Verdadeiro Olhar

Das eleições autárquicas

Está a esgotar-se a nossa vontade de escrever sobre as eleições autárquicas. Não é de hoje nem exclusivo do concelho onde vivemos.

 As razões são mais fundas e cada vez mais se prendem com a decrepidez do sistema. Ao que vemos, ouvimos e lemos, normalmente quando há eleições, surgem sempre os estudiosos da coisa a dizer que a lei eleitoral precisa de uma reforma. Somos, seguramente, o país da europa onde mais se fala da necessidade de reformas e onde elas menos se fazem.

Tomemos por exemplo os órgãos do poder local e, nestes, o executivo municipal. É uma espécie de governo central reduzido à dimensão concelhia. Os executivos municipais resultam da vontade popular expressa pelo voto. Há sempre um partido ou coligação que vence as eleições. Se assim é porque não se aplicam ao poder local as mesmas regras do governo da nação? O partido mais votado nesse concelho formaria o seu executivo de acordo com os resultados eleitorais. O cabeça de lista representaria o partido ou coligação e seria assim escolhido para formar o “governo concelhio” em termos semelhantes ao que acontece a nível nacional. Depois disso, tal como o governo central apresenta o programa e o governo ao parlamento, o “governo local” apresentaria, de igual modo, à Assembleia Municipal que, em termos locais, corresponde ao órgão legislativo nacional. É, por assim dizer, o parlamento local.

O que não se entende é que, por via do método de Hondt, se reúnam no mesmo órgão executivo os vencedores com os vencidos. É o mesmo que escolher um governo onde fosse possível fundir, por exemplo, os princípios colectivistas e marxistas-leninistas do Partido Comunista com individualismo e o demo-liberalismo da Iniciativa Liberal. E entre as questões que se colocam sobressai esta: como se pode aplicar com eficácia um programa escolhido pelos eleitores com representantes de outros programas rejeitados pelos mesmos eleitores? Alguém está a ver um governo liderado por Jerónimo de Sousa tendo como ministro da economia, ou até sem pasta ministerial, o Cotrim de Figueiredo?

Os mais cépticos de um governo local monocolor dirão sempre que é preciso vigiar o cumprimento do programa eleitoral por parte do executivo municipal.

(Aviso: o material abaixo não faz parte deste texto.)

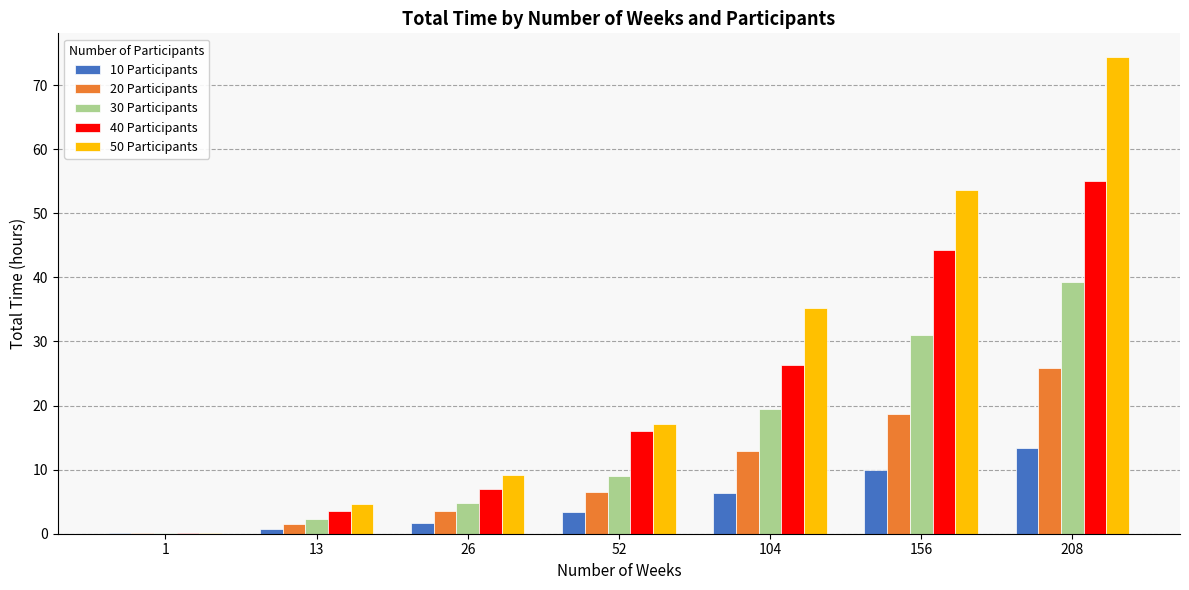

Are the bars horizontal?

No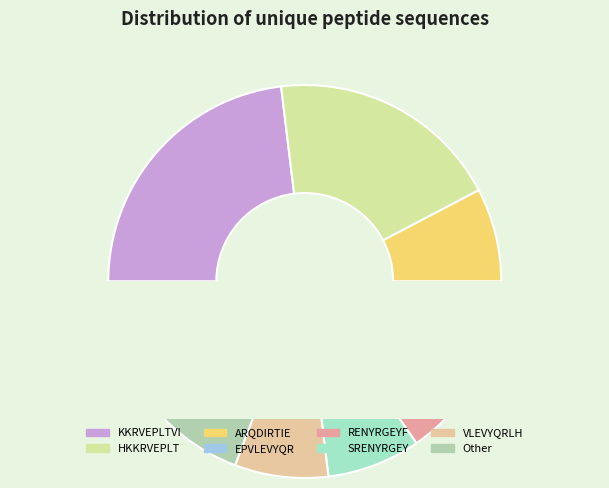

What is the ratio of the value at Other to the value at KKRVEPLTVI?

0.8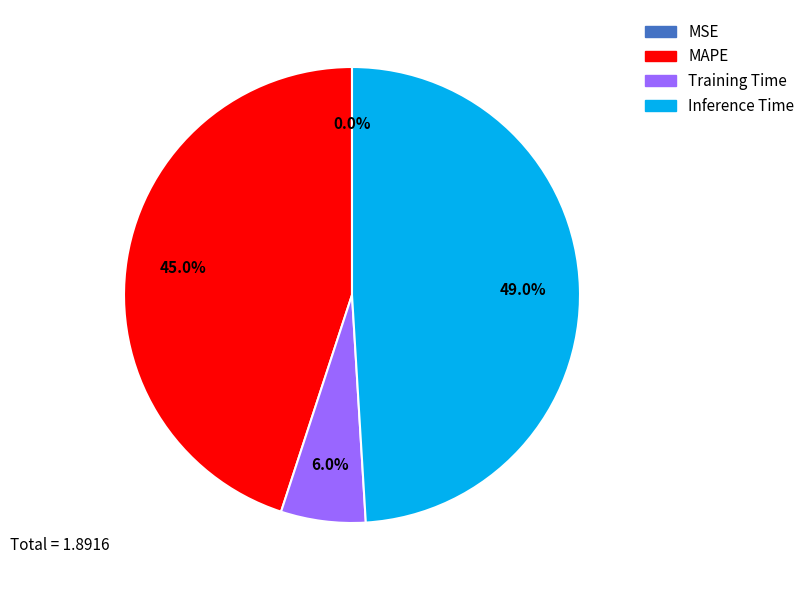

Is there a majority slice in this chart?

No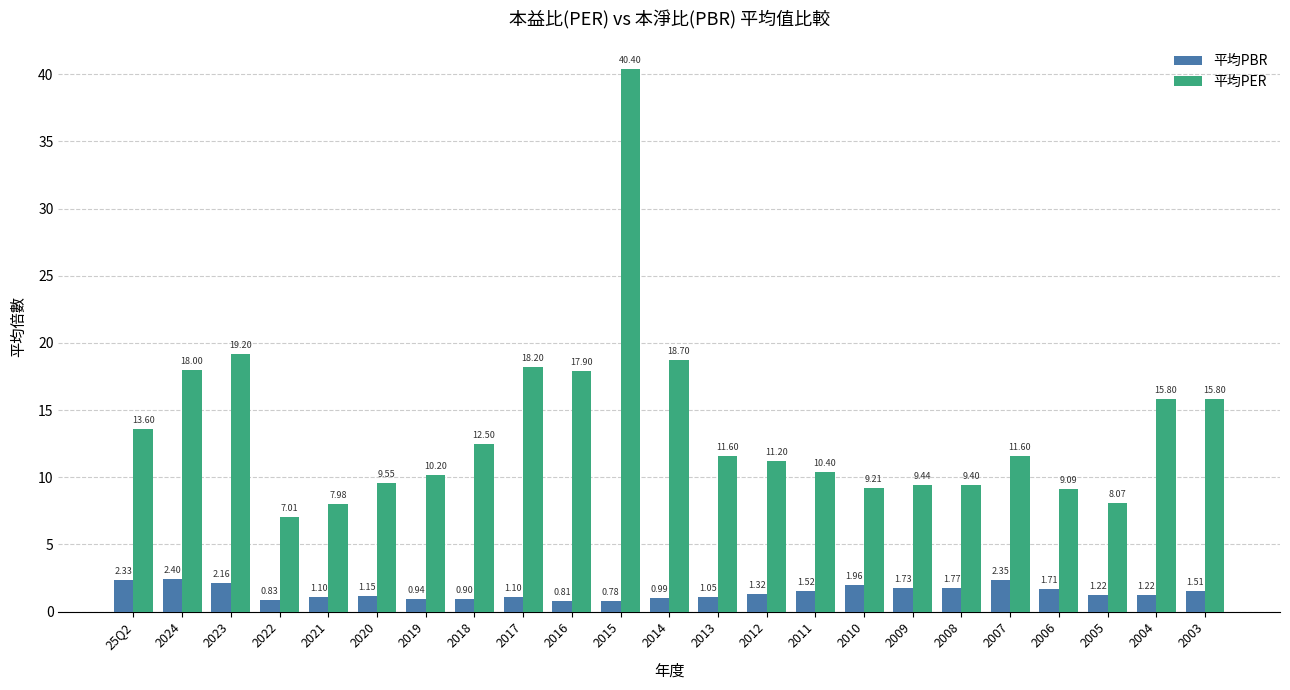

What is the label of the 7th bar from the left?

2019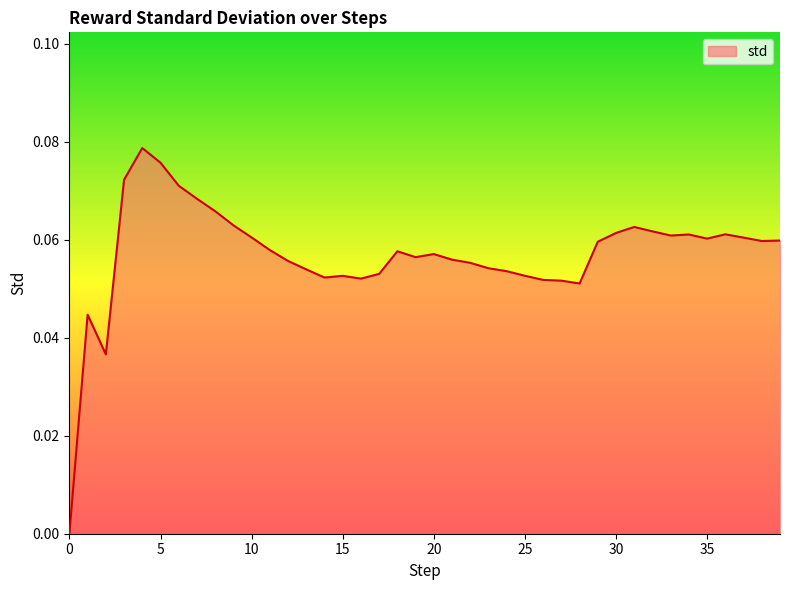

What is the sum of all values?

2.3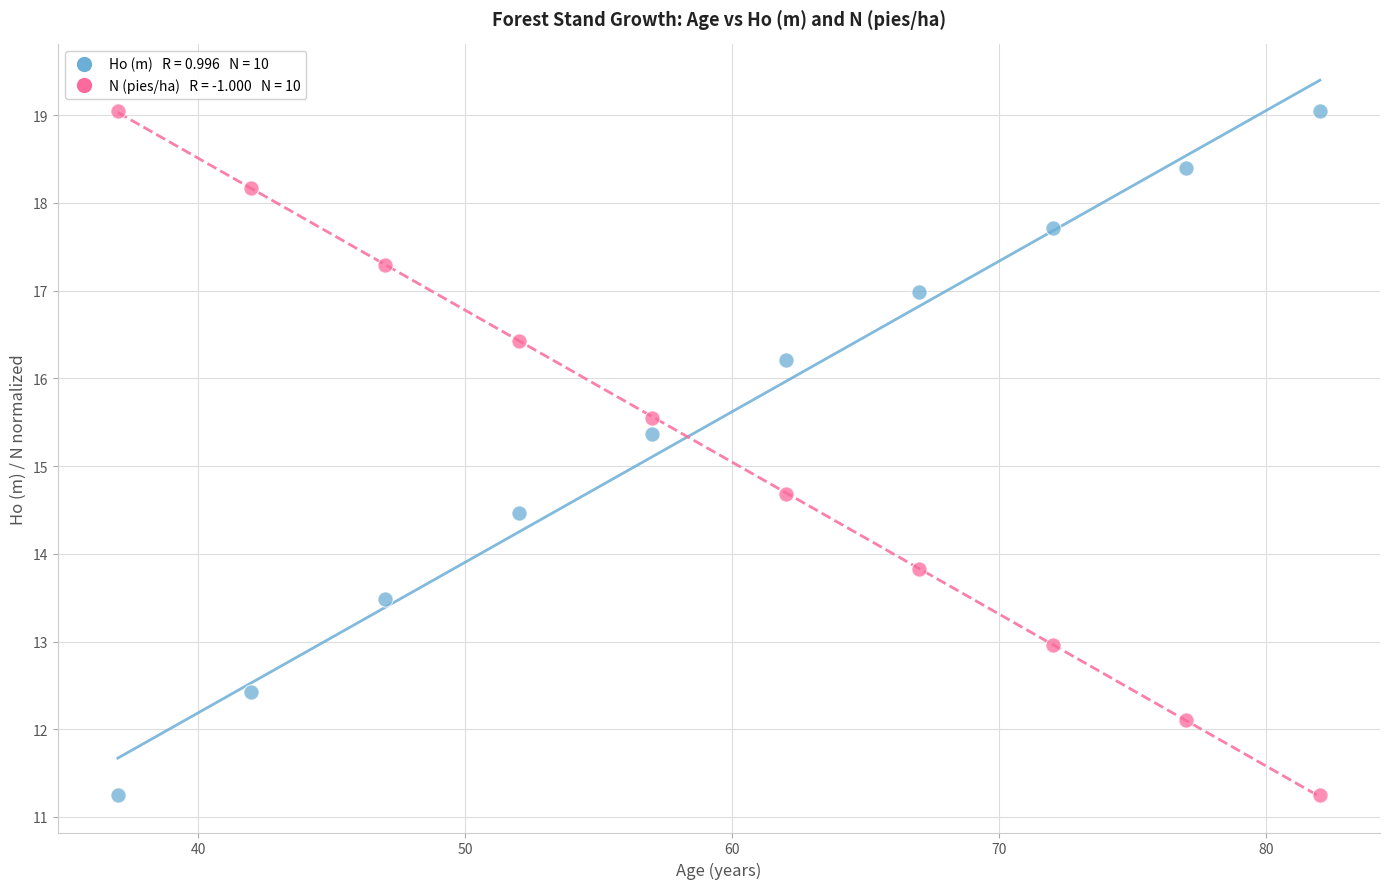

Across all data points, what is the range of X values (max minus min)?

45.0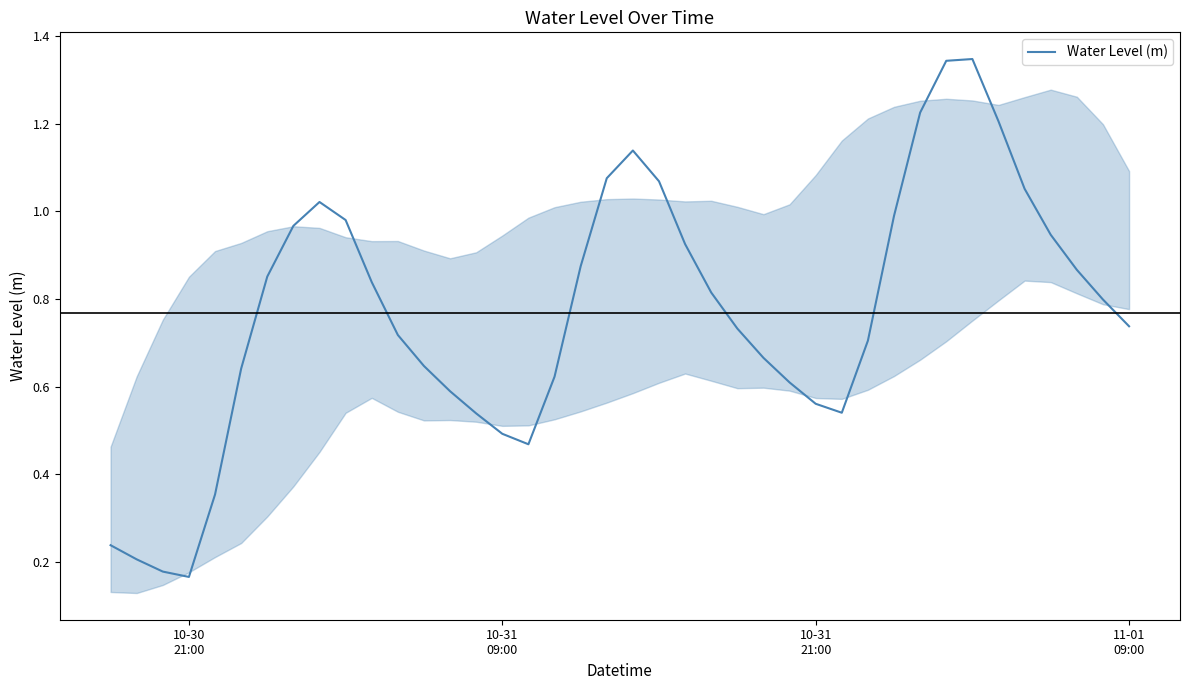

What is the greatest value displayed?

1.3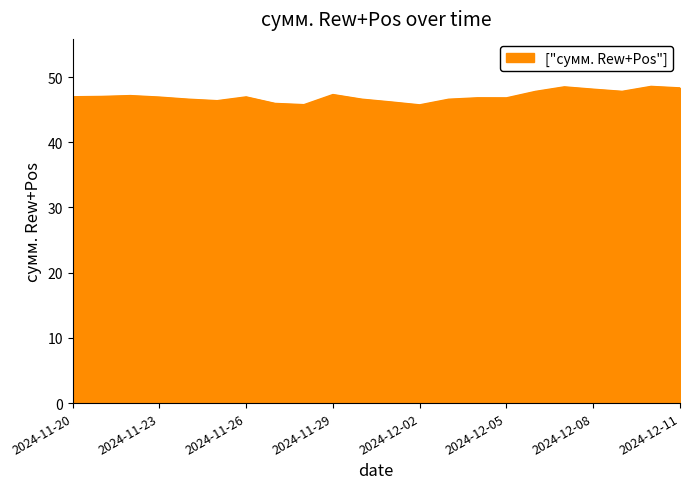

What is the maximum value shown in the chart?

48.6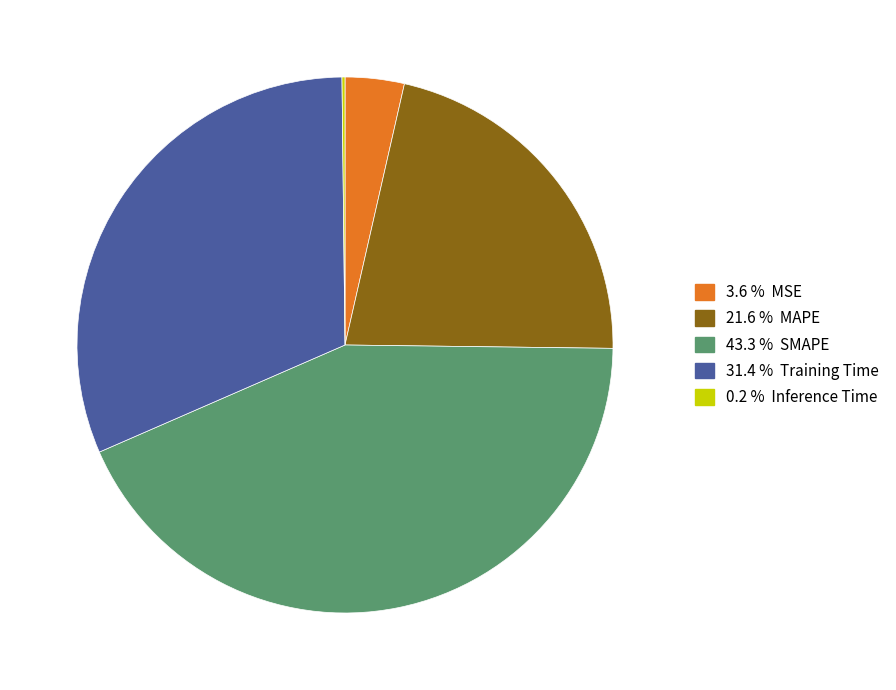

Is there a majority slice in this chart?

No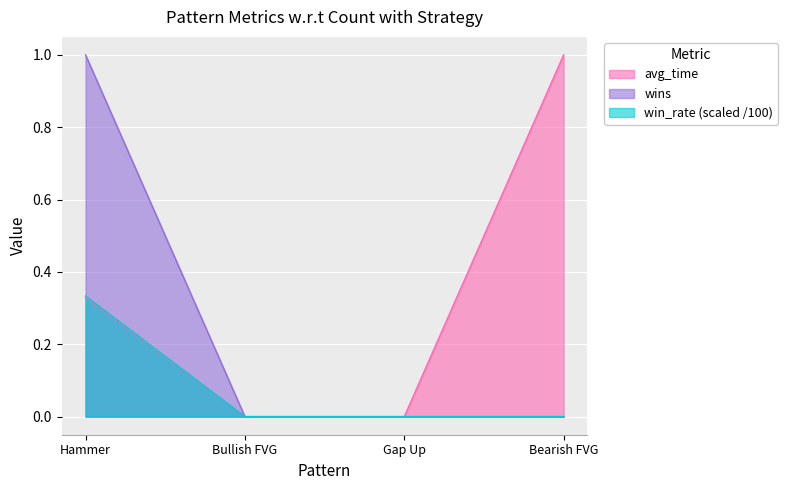

Which series has the largest total across all categories?

avg_time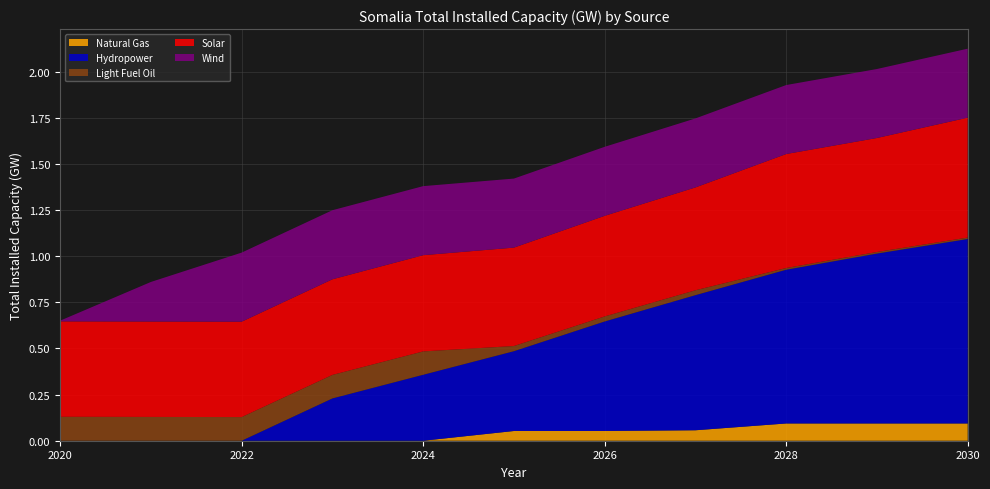

Reading left to right, transcribe all the data shown in this chart.

Natural Gas: 2020=0.0	2021=0.0	2022=0.0	2023=0.0	2024=0.0	2025=0.1	2026=0.1	2027=0.1	2028=0.1	2029=0.1	2030=0.1
Hydropower: 2020=0.0	2021=0.0	2022=0.0	2023=0.2	2024=0.4	2025=0.4	2026=0.6	2027=0.7	2028=0.8	2029=0.9	2030=1.0
Light Fuel Oil: 2020=0.1	2021=0.1	2022=0.1	2023=0.1	2024=0.1	2025=0.0	2026=0.0	2027=0.0	2028=0.0	2029=0.0	2030=0.0
Solar: 2020=0.5	2021=0.5	2022=0.5	2023=0.5	2024=0.5	2025=0.5	2026=0.5	2027=0.6	2028=0.6	2029=0.6	2030=0.7
Wind: 2020=0.0	2021=0.2	2022=0.4	2023=0.4	2024=0.4	2025=0.4	2026=0.4	2027=0.4	2028=0.4	2029=0.4	2030=0.4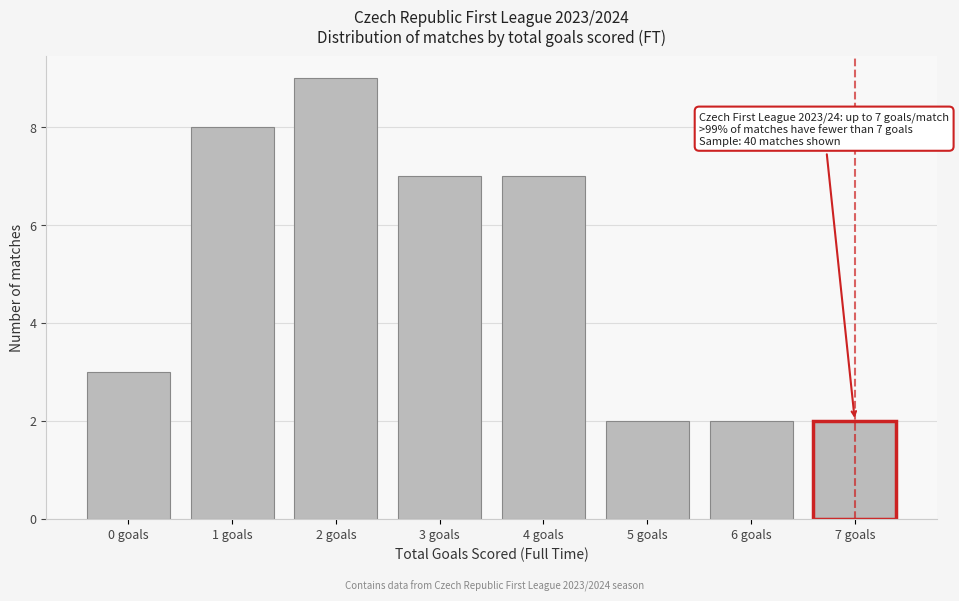

Which range on the x-axis has the tallest bar?

1.5 to 2.5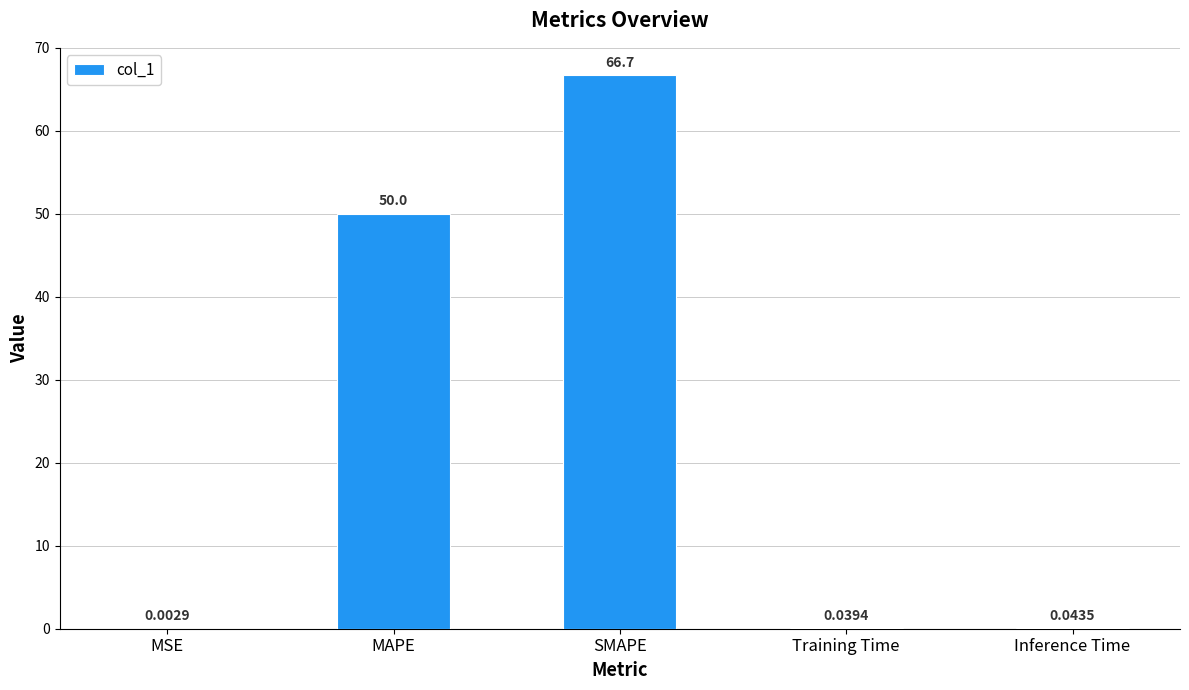

Between SMAPE and Training Time, which is larger?

SMAPE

Mas, tal como a Assembleia da República está para o governo da nação, as Assembleias Municipais não deviam estar para o poder local?

Então, por que razões os presidentes das juntas de freguesia são membros, por inerência, das Assembleias Municipais? É público e notório – infelizmente, diga-se – que a gestão de uma freguesia está sempre muito condicionada pela vontade do executivo municipal e, neste, pelos caprichos do presidente da câmara. As juntas de freguesia são o parente pobre dos órgãos do poder local. Por vezes necessitam de mendigar aquilo que por direito próprio é seu e, tantas vezes, os presidentes das câmaras ostracizam os presidentes das juntas de freguesia que não foram escolhidos pelo mesmo partido? Quantas vezes, até para fins eleitoralistas, discriminam negativamente esses representantes do povo, eleitos com legitimidade igual à do próprio presidente da câmara?

É por essas e por outras que as Assembleias Municipais deixaram de ser ou nunca foram aquilo para que foram criadas: o órgão deliberativo e fiscalizador da acção do executivo municipal.

Como pode uma Assembleia Municipal ser credível quando a independência dos seus membros não é igual e está hierarquizada entre os eleitos para o órgão e os que a ele acedem por inerência que, aliás, se confunde muitas vezes, com necessidade de obediência ao executivo municipal e, particularmente, ao presidente da câmara?

As Assembleias Municipais, para desempenharem as funções que lhe devem caber, na nossa opinião, têm necessariamente de ver aumentadas as suas competências e delas só devem fazer parte os membros directamente eleitos.

Crie-se um órgão próprio para os presidentes das juntas. Não fica mais caro ao município e reuniria os eleitos com as mesmas necessidades e responsabilidades. Aumentavam a sua capacidade reivindicativa perante o executivo municipal e deixavam margem necessária para a plena funcionalidade da Assembleia Municipal.